You are viewing a plain text version of this content. The canonical link for it is here.

Posted to user@flink.apache.org by Robert Waury <ro...@googlemail.com> on 2014/10/13 13:07:33 UTC

(Unknown)

Hi,

I performed the Yarn Setup on a cluster running Apache Hadoop
2.3.0-cdh5.1.3 like described on the website.

I could see the allocated containers in the Yarn ResourceManger and after
starting a Flink job via the CLI client it showed up on the Flink Dashboard.
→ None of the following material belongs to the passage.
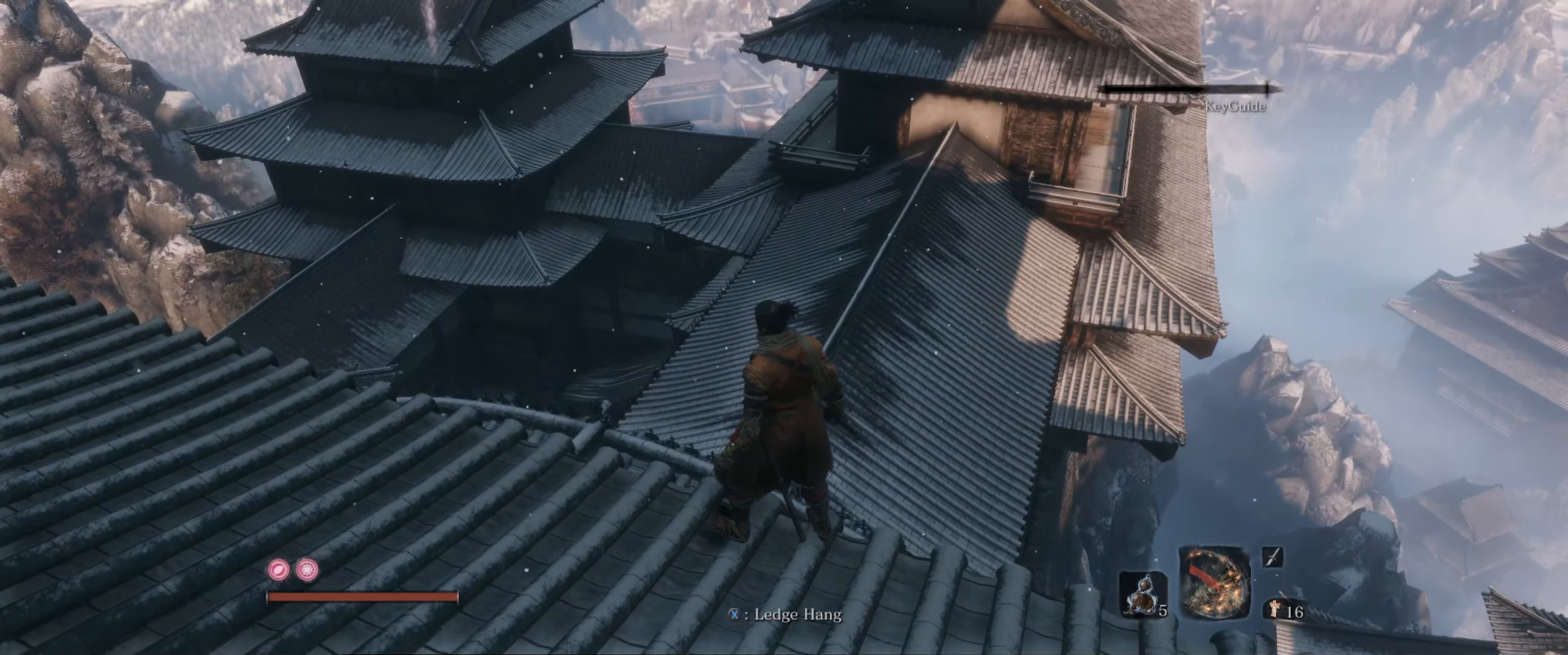
{"dt_ms": 500, "buttons": [], "left_stick": "left", "right_stick": "up-right", "events": [[317, "left_stick", "left"], [433, "right_stick", "up-right"]]}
The problem is that the job which runs in about 17 minutes in my local VM
(3 cores, 4GB RAM, input from local files) now takes about 25 minutes on
the cluster (18 containers with 4GB and 8 cores each, input from HDFS with
rf=5).

>From the Flink log it seemed all data was shuffled to a single machine even
for FlatMap operations.

log excerpt:

10:54:08,832 INFO
org.apache.flink.runtime.jobmanager.splitassigner.file.FileInputSplitList
 - nceorihad06 (ipcPort=56158, dataPort=55744) receives remote file
input split (distance 2147483647)
10:54:08,832 INFO
org.apache.flink.runtime.jobmanager.splitassigner.InputSplitManager  -
CHAIN DataSource (TextInputFormat
(hdfs:/user/rwaury/input/all_catalog_140410.txt) - UTF-8) -> FlatMap
(com.amadeus.pcb.join.FlightConnectionJoiner$FilteringUTCExtractor)
(1/1) receives input split 5
10:54:09,589 INFO
org.apache.flink.runtime.jobmanager.splitassigner.file.FileInputSplitList
 - nceorihad06 (ipcPort=56158, dataPort=55744) receives remote file
input split (distance 2147483647)
10:54:09,590 INFO
org.apache.flink.runtime.jobmanager.splitassigner.InputSplitManager  -
CHAIN DataSource (TextInputFormat
(hdfs:/user/rwaury/input/all_catalog_140410.txt) - UTF-8) -> FlatMap
(com.amadeus.pcb.join.FlightConnectionJoiner$FilteringUTCExtractor)
(1/1) receives input split 128

The job takes two large input files (~9 GB) and after filtering and
converting them with a FlatMap (selectivity is below 1%) it joins them each
twice with a small data set (< 1MB) after that the join results are joined
with each other. The result is about 2.7 GB.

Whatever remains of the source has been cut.